EXERCISE DIRECTIONS:
With the pictures left out, restate every entry word for word.

──────── INFORMATION

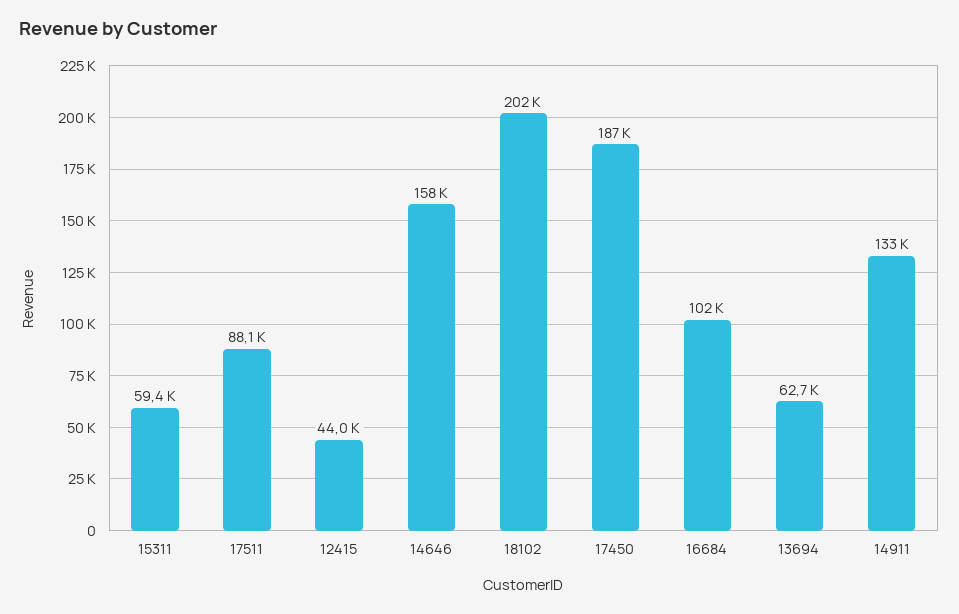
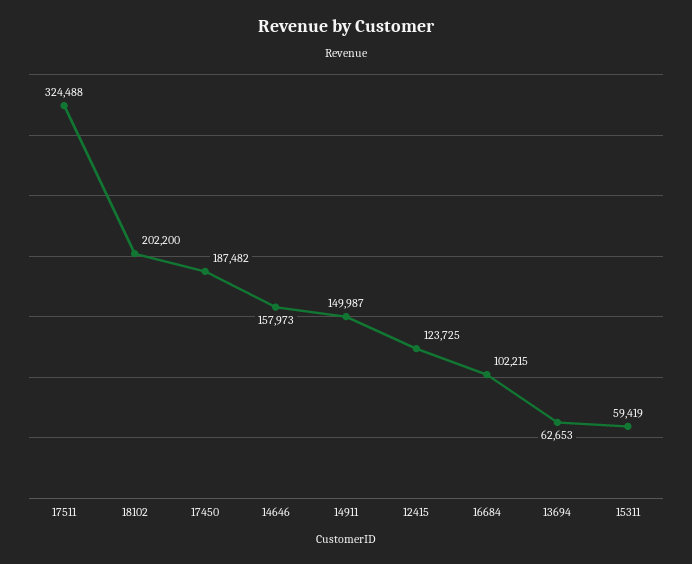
  {
    "15311": 59419,
-   "17511": 88100,
+   "17511": 324488,
-   "12415": 44000,
+   "12415": 123725,
    "14646": 157973,
    "18102": 202200,
    "17450": 187482,
    "16684": 102215,
    "13694": 62653,
-   "14911": 133000
+   "14911": 149987
  }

────────────────

RESULT OF THE TASK:
  {
    "15311": 59419,
-   "17511": 88100,
+   "17511": 324488,
-   "12415": 44000,
+   "12415": 123725,
    "14646": 157973,
    "18102": 202200,
    "17450": 187482,
    "16684": 102215,
    "13694": 62653,
-   "14911": 133000
+   "14911": 149987
  }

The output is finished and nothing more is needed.